Let $θ$ be the angle between the vectors $A =
(1,1,…,1)$ and$ B = (1,2,…,n)$ in $\mathbb{R}^n$. Find the limiting value of θ as n → ∞.
For this question, I want to apply the equation for the angle between two vectors: $θ=arccos\frac{A·B}{\|A\|\|B\|}$. For A·B, I use $A·B=\sum_{k=1}^{n}a_kb_k$. And for the norm of A and B, I simply use the definition to get $\|A\|=\sqrt{n}$ and $\|B\|=\sqrt{\sum_{k=1}^{n}k^2}$. But I'm stuck here.

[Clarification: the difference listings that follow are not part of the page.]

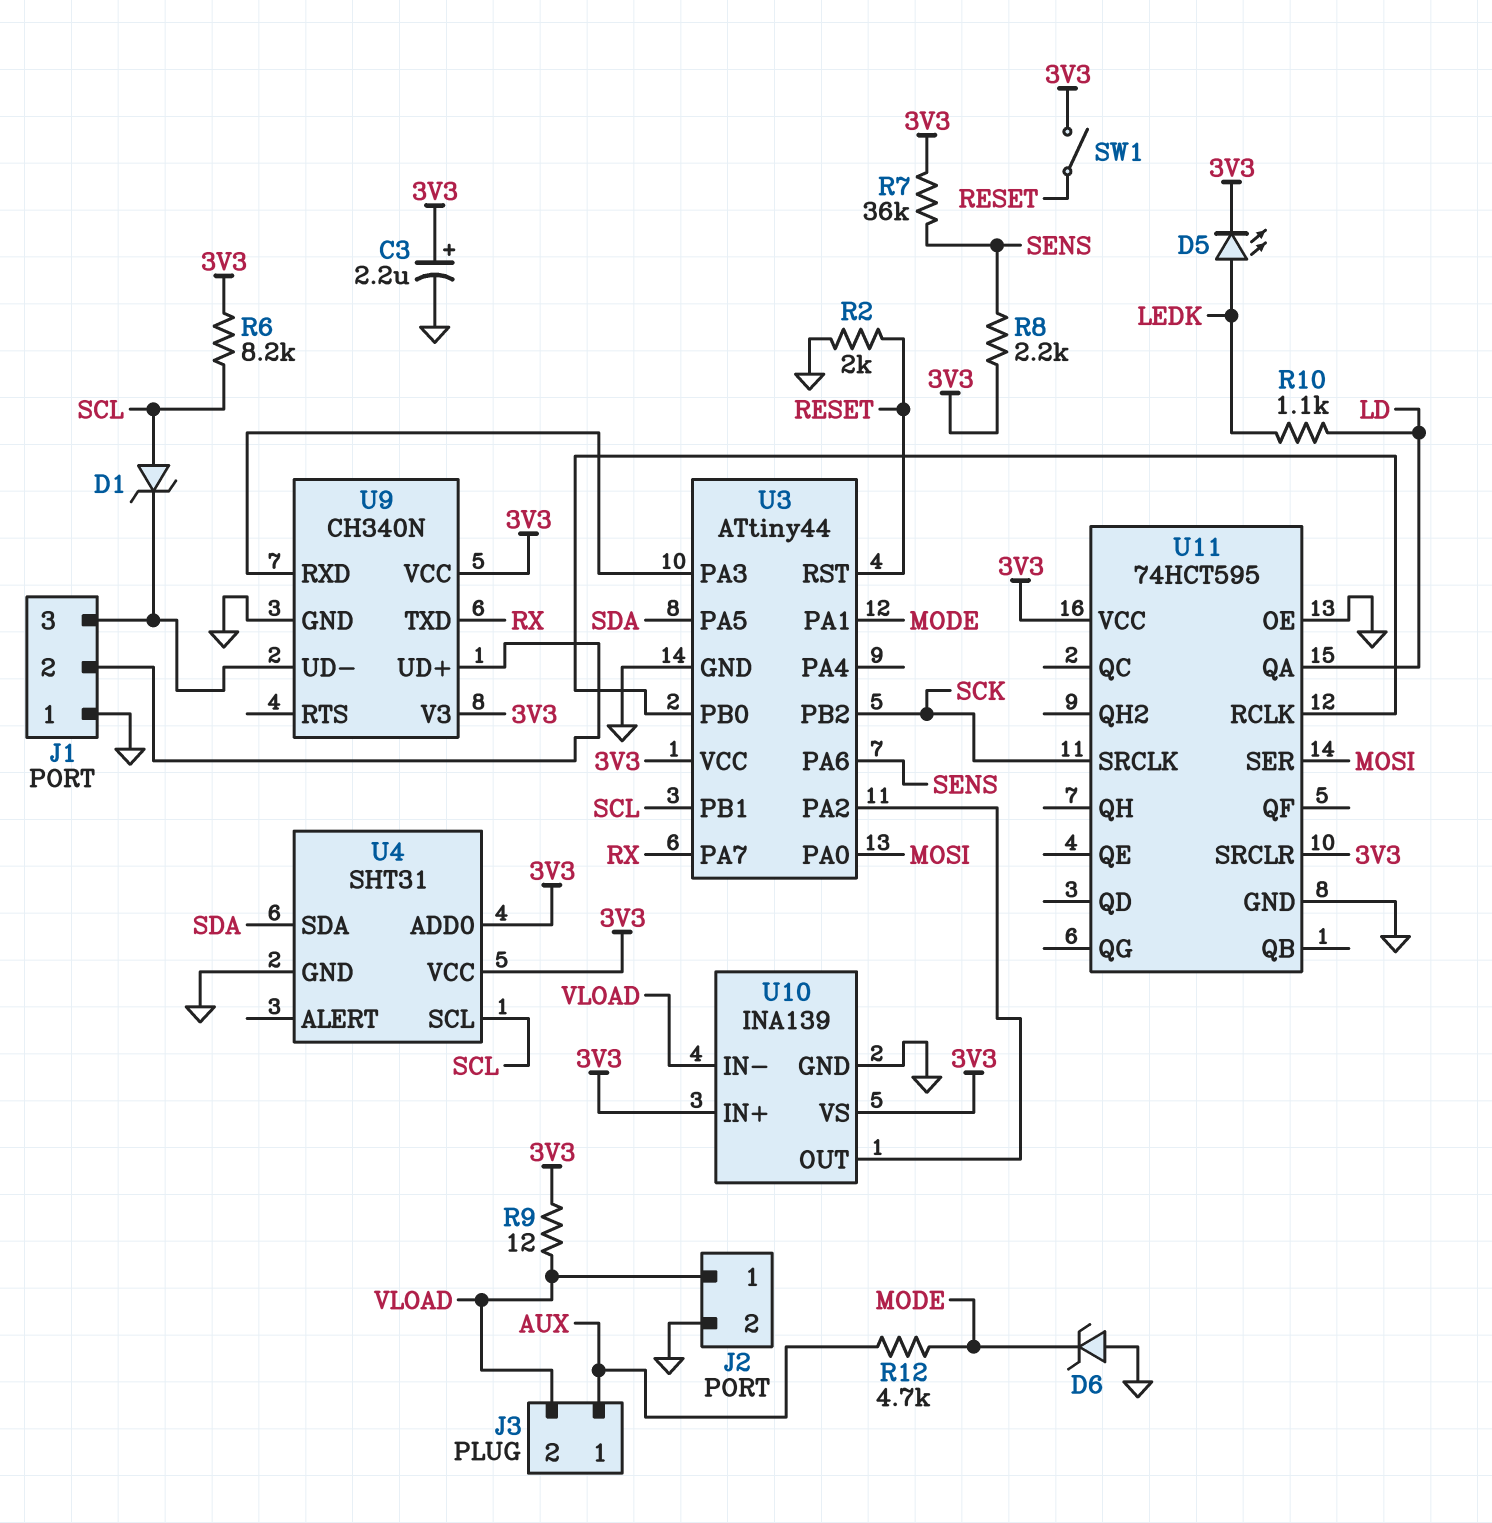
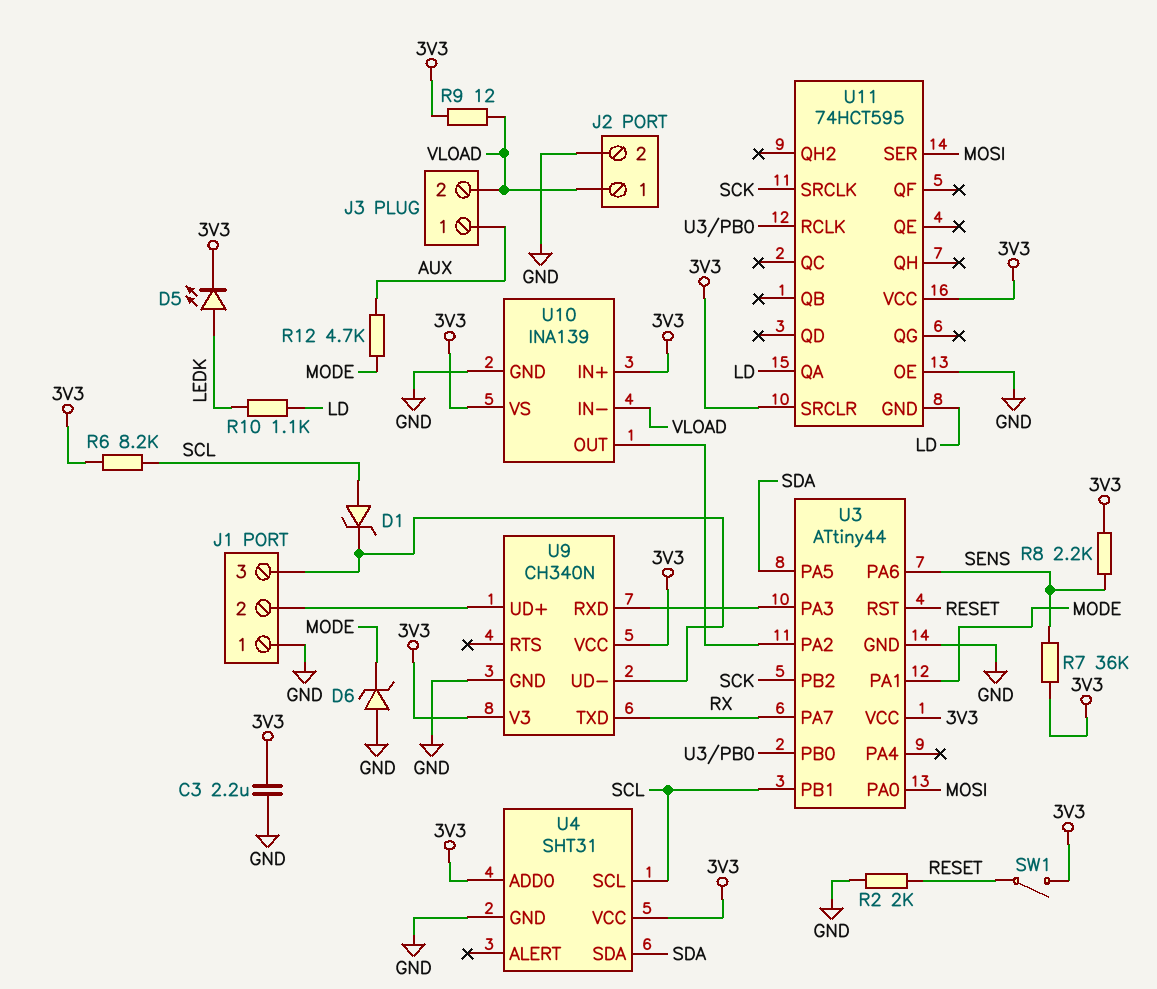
C3: 2.2uF (plus 3V3, minus GND) -> 2.2uF (3V3, GND)
U11 pin GND: GND -> LD

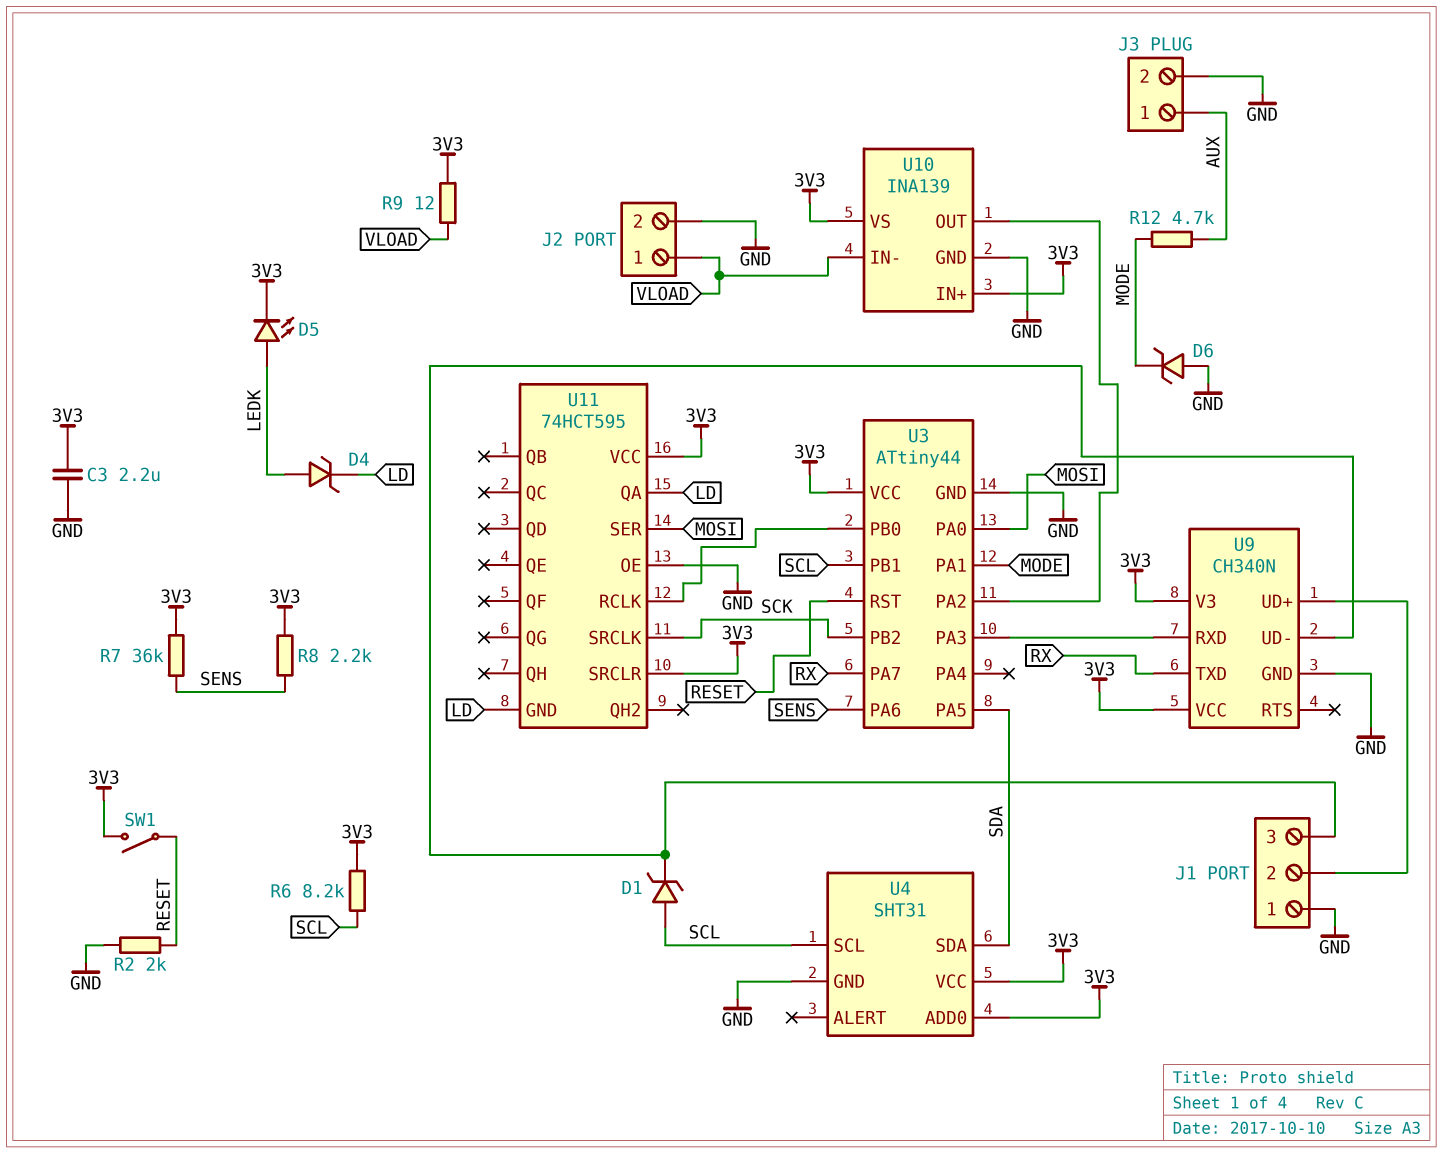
D4: none -> zener (A LEDK, K LD)
J3 pin 2: VLOAD -> GND
R10: 1.1k (LD, LEDK) -> none

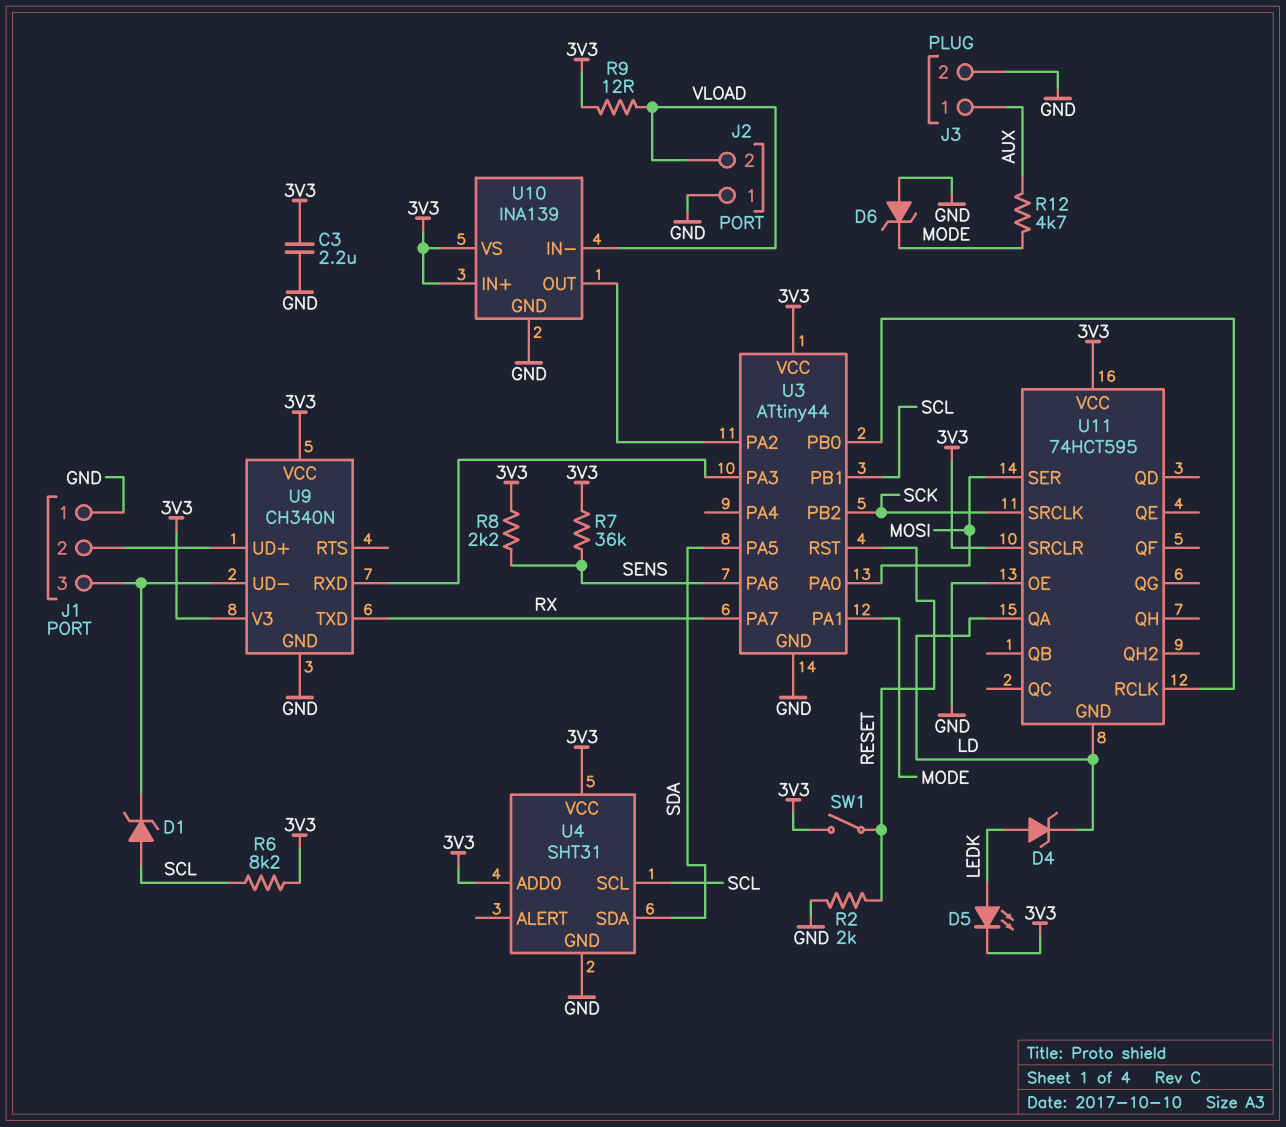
J2 pin 1: VLOAD -> GND
J2 pin 2: GND -> VLOAD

I don't know how to calculate the limit of θ as n→ ∞ by these equations.
Best Answer
Knowing that
$$\begin{cases} \sum_{k=1}^n k &= \frac{n(n+1)}{2}\\ \sum_{k=1}^n k^2 &= \frac{n(n+1)(2n+1)}{6} \end{cases}$$
You get
$$\frac{A_n \cdot B_n}{\Vert A_n \Vert \Vert B_n \Vert} = \frac{n(n+1)/2}{\sqrt n \sqrt{n(n+1)(2n+1)/6}} \to \frac{\sqrt 3}{2}$$ as $n \to \infty$ and therefore
$$\theta = \frac{\pi}{6}$$ as $\arccos$ is continuous.